● **Exercise description**
Please return the lines, both ends included, that run from the one containing "<!-- markers -->" to the last line of the data below, exactly and alone.

● **Information shown**
# # #

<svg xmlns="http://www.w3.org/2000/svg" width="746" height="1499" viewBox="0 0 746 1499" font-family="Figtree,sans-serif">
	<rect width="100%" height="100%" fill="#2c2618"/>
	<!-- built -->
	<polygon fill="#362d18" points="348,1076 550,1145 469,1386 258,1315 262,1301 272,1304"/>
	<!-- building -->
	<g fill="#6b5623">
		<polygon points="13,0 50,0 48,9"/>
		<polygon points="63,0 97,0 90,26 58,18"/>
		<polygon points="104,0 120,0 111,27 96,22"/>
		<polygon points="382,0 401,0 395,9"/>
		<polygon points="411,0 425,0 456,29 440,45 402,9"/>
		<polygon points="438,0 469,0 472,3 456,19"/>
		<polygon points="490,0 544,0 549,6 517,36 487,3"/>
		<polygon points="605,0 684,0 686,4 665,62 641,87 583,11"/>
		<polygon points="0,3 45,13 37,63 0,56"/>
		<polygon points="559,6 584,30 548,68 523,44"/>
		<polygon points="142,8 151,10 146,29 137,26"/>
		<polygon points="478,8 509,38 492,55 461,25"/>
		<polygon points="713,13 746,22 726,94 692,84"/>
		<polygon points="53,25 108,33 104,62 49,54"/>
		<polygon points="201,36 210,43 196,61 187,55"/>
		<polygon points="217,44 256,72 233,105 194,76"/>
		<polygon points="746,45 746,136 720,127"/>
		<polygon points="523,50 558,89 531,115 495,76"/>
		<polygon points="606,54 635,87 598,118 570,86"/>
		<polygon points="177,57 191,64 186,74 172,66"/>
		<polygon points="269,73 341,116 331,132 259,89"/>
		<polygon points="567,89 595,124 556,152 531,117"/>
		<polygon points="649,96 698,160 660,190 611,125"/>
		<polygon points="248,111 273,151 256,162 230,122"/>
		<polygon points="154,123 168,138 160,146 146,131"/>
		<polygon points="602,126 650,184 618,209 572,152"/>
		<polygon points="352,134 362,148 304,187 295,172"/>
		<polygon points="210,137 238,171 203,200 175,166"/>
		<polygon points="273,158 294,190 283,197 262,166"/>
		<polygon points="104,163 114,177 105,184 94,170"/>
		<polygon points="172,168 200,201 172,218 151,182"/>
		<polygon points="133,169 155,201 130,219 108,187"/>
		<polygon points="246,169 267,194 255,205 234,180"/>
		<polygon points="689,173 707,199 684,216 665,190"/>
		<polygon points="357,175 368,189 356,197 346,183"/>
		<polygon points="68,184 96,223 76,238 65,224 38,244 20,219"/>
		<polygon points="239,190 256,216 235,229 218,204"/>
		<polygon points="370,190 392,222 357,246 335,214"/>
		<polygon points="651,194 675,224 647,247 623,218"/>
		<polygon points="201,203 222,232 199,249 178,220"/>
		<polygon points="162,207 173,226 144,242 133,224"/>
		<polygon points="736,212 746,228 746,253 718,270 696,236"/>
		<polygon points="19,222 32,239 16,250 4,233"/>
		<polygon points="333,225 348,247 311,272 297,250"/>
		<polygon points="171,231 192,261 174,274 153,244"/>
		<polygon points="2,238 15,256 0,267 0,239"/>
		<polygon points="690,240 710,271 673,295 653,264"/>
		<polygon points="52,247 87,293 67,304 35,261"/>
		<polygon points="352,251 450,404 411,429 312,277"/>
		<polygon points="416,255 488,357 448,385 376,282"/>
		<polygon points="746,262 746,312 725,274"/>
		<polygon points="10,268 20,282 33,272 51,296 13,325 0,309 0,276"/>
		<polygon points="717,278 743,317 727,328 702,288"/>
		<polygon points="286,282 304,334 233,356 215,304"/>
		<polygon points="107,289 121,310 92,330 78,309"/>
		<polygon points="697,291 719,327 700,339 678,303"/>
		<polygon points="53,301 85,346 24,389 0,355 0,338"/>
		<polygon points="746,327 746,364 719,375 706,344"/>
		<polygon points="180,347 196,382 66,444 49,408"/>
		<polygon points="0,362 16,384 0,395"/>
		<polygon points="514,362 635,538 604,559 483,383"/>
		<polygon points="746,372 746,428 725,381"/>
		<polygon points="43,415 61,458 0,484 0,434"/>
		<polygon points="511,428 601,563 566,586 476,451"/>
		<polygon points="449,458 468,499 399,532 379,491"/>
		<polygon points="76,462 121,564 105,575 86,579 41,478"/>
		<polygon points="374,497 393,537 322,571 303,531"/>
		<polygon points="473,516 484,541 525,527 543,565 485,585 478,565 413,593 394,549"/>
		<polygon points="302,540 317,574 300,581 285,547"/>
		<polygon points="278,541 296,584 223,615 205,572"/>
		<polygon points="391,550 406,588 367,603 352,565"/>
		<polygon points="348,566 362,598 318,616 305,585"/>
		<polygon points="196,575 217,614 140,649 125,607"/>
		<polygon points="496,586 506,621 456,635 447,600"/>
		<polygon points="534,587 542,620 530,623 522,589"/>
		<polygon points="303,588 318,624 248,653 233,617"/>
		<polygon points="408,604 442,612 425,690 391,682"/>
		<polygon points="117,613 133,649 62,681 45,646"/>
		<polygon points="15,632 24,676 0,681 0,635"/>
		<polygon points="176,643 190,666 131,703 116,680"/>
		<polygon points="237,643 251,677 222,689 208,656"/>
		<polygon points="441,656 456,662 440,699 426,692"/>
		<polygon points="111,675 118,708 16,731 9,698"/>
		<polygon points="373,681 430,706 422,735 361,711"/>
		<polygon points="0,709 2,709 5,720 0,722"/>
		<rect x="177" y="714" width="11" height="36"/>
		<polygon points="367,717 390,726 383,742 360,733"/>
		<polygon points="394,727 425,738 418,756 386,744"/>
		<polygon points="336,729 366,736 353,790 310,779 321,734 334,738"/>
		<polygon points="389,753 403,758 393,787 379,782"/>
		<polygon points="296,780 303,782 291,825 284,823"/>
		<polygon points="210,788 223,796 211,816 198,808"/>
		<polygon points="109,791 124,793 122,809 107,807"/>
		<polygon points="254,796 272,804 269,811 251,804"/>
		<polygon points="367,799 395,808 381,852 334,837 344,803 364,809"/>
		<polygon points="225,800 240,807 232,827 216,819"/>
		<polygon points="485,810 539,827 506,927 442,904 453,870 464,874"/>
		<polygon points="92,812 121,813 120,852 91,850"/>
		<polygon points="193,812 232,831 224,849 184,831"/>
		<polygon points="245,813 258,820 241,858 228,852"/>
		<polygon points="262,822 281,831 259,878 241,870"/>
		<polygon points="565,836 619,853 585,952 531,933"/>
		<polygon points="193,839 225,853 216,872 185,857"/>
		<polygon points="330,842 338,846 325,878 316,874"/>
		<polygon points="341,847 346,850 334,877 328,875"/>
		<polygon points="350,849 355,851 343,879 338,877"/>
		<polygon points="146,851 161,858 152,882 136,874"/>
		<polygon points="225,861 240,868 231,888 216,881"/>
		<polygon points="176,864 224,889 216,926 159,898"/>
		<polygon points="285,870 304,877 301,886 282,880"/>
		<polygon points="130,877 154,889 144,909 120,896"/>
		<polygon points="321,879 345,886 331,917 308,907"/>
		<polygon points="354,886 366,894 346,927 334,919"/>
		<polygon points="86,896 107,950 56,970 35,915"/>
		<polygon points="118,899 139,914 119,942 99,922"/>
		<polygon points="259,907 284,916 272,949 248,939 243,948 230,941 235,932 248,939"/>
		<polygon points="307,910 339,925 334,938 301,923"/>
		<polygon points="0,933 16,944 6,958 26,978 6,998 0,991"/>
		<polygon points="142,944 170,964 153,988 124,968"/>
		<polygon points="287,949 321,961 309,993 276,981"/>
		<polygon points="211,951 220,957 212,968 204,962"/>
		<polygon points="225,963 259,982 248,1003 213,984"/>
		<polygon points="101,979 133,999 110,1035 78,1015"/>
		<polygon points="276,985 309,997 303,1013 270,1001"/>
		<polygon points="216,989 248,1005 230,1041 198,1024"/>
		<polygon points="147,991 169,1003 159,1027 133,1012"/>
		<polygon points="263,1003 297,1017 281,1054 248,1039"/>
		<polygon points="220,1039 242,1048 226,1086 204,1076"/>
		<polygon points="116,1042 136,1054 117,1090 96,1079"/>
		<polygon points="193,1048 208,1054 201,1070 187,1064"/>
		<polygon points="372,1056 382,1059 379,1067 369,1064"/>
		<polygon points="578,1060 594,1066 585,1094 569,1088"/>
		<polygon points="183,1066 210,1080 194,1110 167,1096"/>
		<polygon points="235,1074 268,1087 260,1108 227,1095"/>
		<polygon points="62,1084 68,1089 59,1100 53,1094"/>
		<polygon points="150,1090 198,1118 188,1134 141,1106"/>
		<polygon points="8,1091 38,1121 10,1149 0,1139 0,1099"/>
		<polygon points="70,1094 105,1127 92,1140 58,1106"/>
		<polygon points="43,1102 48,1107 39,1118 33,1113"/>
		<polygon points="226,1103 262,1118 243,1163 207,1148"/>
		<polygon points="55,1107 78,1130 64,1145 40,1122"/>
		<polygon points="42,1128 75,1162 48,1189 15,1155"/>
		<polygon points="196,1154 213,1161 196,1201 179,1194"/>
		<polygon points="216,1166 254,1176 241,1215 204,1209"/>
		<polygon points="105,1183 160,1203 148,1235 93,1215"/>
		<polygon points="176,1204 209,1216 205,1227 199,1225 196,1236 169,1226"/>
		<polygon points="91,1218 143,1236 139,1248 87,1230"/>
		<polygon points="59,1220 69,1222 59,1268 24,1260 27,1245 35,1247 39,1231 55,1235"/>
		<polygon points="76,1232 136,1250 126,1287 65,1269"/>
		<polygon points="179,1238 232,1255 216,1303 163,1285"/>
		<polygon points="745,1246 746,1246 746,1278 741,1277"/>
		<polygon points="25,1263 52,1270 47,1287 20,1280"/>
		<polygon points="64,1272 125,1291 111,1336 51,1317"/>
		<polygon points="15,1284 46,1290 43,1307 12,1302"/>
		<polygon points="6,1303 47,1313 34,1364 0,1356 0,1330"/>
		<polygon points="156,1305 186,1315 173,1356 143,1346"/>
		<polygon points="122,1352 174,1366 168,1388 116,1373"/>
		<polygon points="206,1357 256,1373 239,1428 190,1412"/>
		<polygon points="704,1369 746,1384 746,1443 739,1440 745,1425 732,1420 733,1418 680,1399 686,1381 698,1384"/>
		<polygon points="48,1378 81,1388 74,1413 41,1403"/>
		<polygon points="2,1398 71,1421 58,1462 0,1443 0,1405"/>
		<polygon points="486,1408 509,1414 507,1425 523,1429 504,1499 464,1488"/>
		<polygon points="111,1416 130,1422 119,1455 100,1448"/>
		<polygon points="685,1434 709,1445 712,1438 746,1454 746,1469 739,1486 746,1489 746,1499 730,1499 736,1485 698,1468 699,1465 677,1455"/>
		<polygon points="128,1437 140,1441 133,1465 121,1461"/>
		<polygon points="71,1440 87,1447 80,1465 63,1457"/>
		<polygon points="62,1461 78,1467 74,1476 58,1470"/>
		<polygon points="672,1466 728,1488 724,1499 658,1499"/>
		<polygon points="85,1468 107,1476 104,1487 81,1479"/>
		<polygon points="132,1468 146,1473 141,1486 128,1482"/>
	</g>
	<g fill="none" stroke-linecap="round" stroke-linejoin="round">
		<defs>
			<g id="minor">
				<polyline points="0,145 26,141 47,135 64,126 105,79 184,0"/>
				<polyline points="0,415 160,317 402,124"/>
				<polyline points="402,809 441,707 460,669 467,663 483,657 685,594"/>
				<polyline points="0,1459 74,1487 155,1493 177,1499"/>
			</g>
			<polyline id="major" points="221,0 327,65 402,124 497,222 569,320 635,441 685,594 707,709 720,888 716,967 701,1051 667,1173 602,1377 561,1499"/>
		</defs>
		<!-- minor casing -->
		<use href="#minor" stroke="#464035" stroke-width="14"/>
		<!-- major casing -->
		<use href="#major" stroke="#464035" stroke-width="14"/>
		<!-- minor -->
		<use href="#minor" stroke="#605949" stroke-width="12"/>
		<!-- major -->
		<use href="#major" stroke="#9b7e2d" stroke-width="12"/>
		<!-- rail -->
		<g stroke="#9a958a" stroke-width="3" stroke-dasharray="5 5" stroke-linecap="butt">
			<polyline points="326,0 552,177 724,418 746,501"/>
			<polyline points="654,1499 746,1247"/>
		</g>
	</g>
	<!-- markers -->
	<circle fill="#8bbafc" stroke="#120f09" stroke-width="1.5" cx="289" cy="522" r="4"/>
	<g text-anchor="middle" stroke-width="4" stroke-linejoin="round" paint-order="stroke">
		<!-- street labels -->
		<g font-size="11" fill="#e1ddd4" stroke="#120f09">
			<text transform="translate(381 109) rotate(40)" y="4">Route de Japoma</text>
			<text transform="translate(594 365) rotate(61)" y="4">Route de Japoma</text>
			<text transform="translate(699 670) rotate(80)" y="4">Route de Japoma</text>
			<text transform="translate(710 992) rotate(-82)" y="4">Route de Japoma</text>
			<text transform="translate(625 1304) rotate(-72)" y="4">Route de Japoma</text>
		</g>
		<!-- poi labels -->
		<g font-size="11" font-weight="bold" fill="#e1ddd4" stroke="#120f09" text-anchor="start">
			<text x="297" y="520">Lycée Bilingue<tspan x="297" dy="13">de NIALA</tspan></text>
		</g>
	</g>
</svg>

# # #

● **Written reply**
	<!-- markers -->
	<circle fill="#8bbafc" stroke="#120f09" stroke-width="1.5" cx="289" cy="522" r="4"/>
	<g text-anchor="middle" stroke-width="4" stroke-linejoin="round" paint-order="stroke">
		<!-- street labels -->
		<g font-size="11" fill="#e1ddd4" stroke="#120f09">
			<text transform="translate(381 109) rotate(40)" y="4">Route de Japoma</text>
			<text transform="translate(594 365) rotate(61)" y="4">Route de Japoma</text>
			<text transform="translate(699 670) rotate(80)" y="4">Route de Japoma</text>
			<text transform="translate(710 992) rotate(-82)" y="4">Route de Japoma</text>
			<text transform="translate(625 1304) rotate(-72)" y="4">Route de Japoma</text>
		</g>
		<!-- poi labels -->
		<g font-size="11" font-weight="bold" fill="#e1ddd4" stroke="#120f09" text-anchor="start">
			<text x="297" y="520">Lycée Bilingue<tspan x="297" dy="13">de NIALA</tspan></text>
		</g>
	</g>
</svg>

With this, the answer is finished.